Initialize the $L=10$ environment (so that the landing pad is at $(5,5,0)$). Run some number of training trials to train the drone.

**How do I know if my drone is learned enough?**  If you take the mean cumulative reward across the last 5000 training trials, it should be around 0.80. This means at least about 10,000 (but probably more) training episodes will be necessary. It will take a few seconds on your computer, so start small to test your code.

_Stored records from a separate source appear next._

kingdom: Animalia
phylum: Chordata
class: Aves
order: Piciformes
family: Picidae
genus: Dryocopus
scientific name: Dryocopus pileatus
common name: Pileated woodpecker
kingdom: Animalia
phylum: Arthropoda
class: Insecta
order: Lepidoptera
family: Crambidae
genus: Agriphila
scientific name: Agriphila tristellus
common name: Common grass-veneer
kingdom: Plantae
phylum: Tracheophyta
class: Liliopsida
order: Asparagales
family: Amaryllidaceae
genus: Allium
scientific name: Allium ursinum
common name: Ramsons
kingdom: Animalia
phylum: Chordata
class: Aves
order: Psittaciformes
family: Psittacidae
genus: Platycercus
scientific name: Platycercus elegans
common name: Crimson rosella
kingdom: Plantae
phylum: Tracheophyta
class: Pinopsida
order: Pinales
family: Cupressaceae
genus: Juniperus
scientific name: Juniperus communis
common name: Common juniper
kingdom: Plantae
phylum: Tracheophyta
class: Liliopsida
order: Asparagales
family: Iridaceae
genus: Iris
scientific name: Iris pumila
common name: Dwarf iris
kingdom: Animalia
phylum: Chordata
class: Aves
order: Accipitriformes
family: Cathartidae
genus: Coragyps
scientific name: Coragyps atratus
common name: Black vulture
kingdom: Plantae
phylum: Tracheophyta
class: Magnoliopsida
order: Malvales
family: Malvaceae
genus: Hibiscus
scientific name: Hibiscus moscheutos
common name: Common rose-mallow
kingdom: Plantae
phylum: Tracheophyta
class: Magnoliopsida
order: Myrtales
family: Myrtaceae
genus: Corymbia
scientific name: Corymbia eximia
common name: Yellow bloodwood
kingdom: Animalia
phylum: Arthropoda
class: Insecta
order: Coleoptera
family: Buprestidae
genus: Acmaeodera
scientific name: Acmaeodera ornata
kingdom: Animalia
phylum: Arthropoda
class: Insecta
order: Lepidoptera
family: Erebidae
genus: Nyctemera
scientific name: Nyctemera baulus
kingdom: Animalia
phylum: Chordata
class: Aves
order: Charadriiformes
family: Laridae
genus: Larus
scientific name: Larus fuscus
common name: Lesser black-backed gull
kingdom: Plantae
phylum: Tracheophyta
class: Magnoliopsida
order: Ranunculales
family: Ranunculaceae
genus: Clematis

**Then:** Compute block means of cumulative reward from all of your training trials. Use blocks of 500 training trials. This means you need to create some kind of array-like structure such that its first element is the mean of the first 500 trials' cumulative rewards; its second element is the mean of the 501-1000th trials' cumulative rewards; and so on. Make a plot of the block mean rewards as the training progresses. It should increase from about -0.5 initially to somewhere around +0.8.

**And:** Print to the screen the mean of the last 5000 trials' cumulative rewards, to verify that it is indeed about 0.80.

In [7]:
# Solution:
q_env = MDPLanding(L=10)
#q_env.actions((8, 4, 4))
Qlearning(q_env, num_episodes=1000, learning_rate=0.6, epsilon= 0.01)


Rewards length: 1331
States length: 1331


IndexError: tuple index out of range

#### Part H

**Question 1:** Why does the cumulative reward start off around -0.5 at the beginning of the training?

**Question 2:** Why will it be difficult for us to train the drone to reliably obtain rewards much greater than about 0.8?

**Your answer here:**
1. The drone in this case, performs 50 moves in the initial trials, the initial reward for each being -0.01. $\quad -0.01*50_{moves} = -0.5 $

2. Rewards of 0.8 become difficult to achieve with each successive training episode.